How about that laser-point accuracy McCoy showed time and again on those slant and hook routes that made Jordan Shipley a star?
Doesn't matter if you do or don't, because plays like that are relics of the past for Longhorn football.
So now Mack Brown and the offensive staff have set out to reshape the familiar and turn the 2010 Longhorns into a run first, run second, and then play action from center third type of unit.
Talk about your Texas-sized tasks.
Offensive schemes like this one are as much a mindset as they are X's and O's in a playbook. From the line sets (which we talked about already), to the use of a fullback, to wide receivers that will get to figure out how to block down on Big 12-caliber linebackers, this is no easy task.
It's a task that better get going quick, because early season games feature teams like Texas Tech and UCLA, followed up by hated rivals Oklahoma and Nebraska. The last two will likely bring the best defenses this burgeoning offense will face.

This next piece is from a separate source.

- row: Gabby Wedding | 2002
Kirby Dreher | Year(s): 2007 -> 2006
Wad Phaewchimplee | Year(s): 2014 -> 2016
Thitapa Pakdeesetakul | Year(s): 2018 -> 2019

Can offensive coordinator Greg Davis get this new scheme going so Garret Gilbert can find his comfort level—a comfort level that will allow the young signal caller to guide his team to BCS glory?
With all the factors weighed in, I say no.
If Texas is able to continue its current 10-game winning season streak, which now sits at nine years, they should be happy with that. Because the line between winning and losing in this game can come down to one play, one loss of composure.
When it's all said and done, I believe that Garrett Gilbert will have a good year, but a few timely mistakes will cost his team a chance at a run at a 2010 BCS game.